"Tighter regulation is inevitable"

  • Publication publiée :7 June 2021
  • Post category:Strategy
You are currently viewing “Le renforcement de la régulation est inévitable”
(Credit: Benjamin Boccas)

Julien Bayou, national secretary of Europe Ecologie les Verts and candidate for the presidency of the Ile-de-France region, answered Finascope's questions two weeks before the first round of voting. In this new "Strategy Interview", he calls for a Green New Deal that will create, according to him, tens of thousands of jobs. The environmentalist does not believe in free market action for impact finance. 

Mr Bayou, is the development of financial activities in Paris an important issue for you?

I hope that the Region will give impetus to a Green New Deal that will create tens of thousands of jobs in sectors of the future, adapt our region to climate change and, more generally, to environmental constraints and social justice. Up to now, the development of financial activities in Paris has not particularly enabled the relocation of economic activities, nor has it limited the extractivist race to the front, nor the region's dependence on international trade. The development of financial activities that I would like to see is one that stops diverting money to tax havens, that redirects capital from climate-impacting industries to the sectors of activity of tomorrow.

I am quite appalled at the backwardness of some French financial players.

Julien Bayou

What measures would you recommend to achieve this development?

To accelerate the financing of future activities, compatible with climate issues, I wish to encourage sustainable finance. All regional economic aid will be subject to ecological and social criteria. This criterization work, carried out in conjunction with the social partners and civil society, will undoubtedly support the development of indicators that will make it possible to objectify the impact of economic players and thus direct capital towards virtuous activities, those of the 21st century. I am quite shocked to see how far behind some French financial players are. One would think that certain information does not make an impression, a bit like a 19th century investor who cannot conceive that the era of the steam engine has begun.

How can we reconcile this climate and social emergency with economic and financial development?

It is time to make choices. I note, for example, that because it was the last to get involved, Total is now the energy company that is investing in offshore wind power at the lowest cost, because it is the last of the Europeans to get involved. It is up to financial institutions to invest where it will work. That is to say, in the local area, in the economy that meets the needs of the inhabitants, in new materials, recycling or reuse. We must plan now for the readjustment of industrial tools if we want to avoid colossal financial and human losses in a few years. Be aware of what is happening, and act accordingly, bet on the future with the right cards in hand.

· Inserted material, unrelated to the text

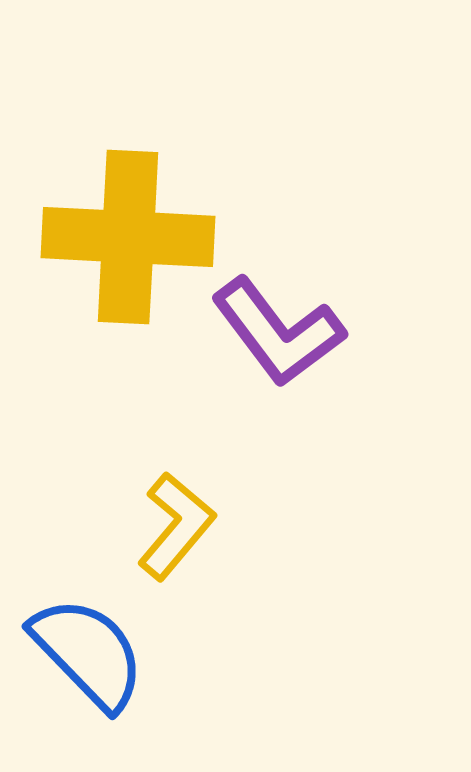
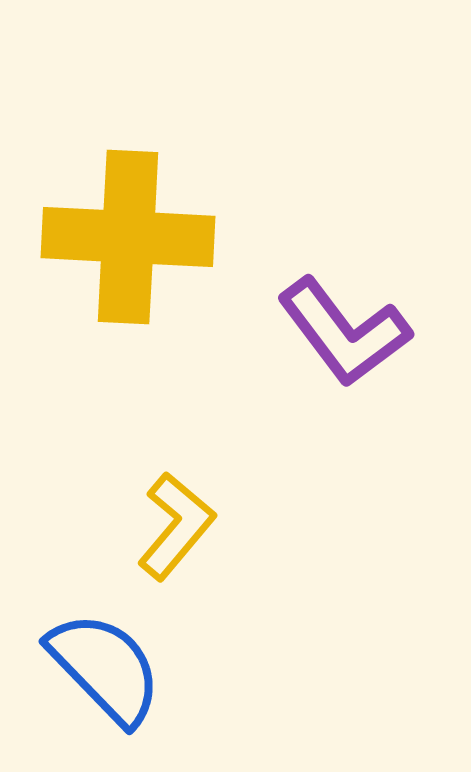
purple L-shape: moved 66 px right
blue semicircle: moved 17 px right, 15 px down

Some people feel they have too much to lose today and prefer to hide from it.

Why, in your opinion, are climate issues not sufficiently taken into account by financial players in France?

Denial is too entrenched. Decades have been lost. Some people feel they have too much to lose now and prefer to hide from it. Others, perhaps, are playing the scorched earth game: who cares if the harvests become unpredictable, they will be able to play on the futures markets all the more. Strengthening regulation is inevitable, which is why environmentalists are mobilising in the European Parliament, the Senate and soon, again, in the Assembly. 

I am also a fervent supporter of the criterionisation of public expenditure, which must only be directed towards the general interest. If the private sector is incapable of acting in the right way, the public sector must act.  

How can savings be better directed in this direction?

By acting transparently and offering meaningful financial products. When savers are told that their money is being used to create jobs in their region, that it is being used to strengthen our energy or food autonomy and that they are not losing money, it speaks to them! The principle of citizen energies with Energie partagée or agricultural real estate companies open to the public, such as Terre de Liens This is exactly what it is: without waiting for institutional investors, without waiting for public authorities, without even waiting for BA (Business Angels) or VC (Venture Capital), citizens and entrepreneurs are collectively organizing to mobilize savings that will finance projects of general and local interest. 

Without regulation, I'm sorry to say it so frankly, finance is incapable of thinking beyond a few days or a few months.

The government wants to make Paris the world capital of impact finance and is leading several initiatives in this direction. Do you support these efforts?

World capital or not, I don't know. Yes, we need to develop impact finance. But if it's impact finance and at the same time finance that invests in coal mines or deforestation in Indonesia, no thanks! Impact finance, by the free action of the markets alone, will not work, otherwise it would have become widespread at least since 2008. Without regulation, sorry to say it so frankly, finance is unable to think more than a few days or months ahead. So yes to the development of impact finance, yes to the generalization of solid, reliable impact indicators. But yes also for a real regulation of the financial markets, and a taxation in the right proportion to the profits made.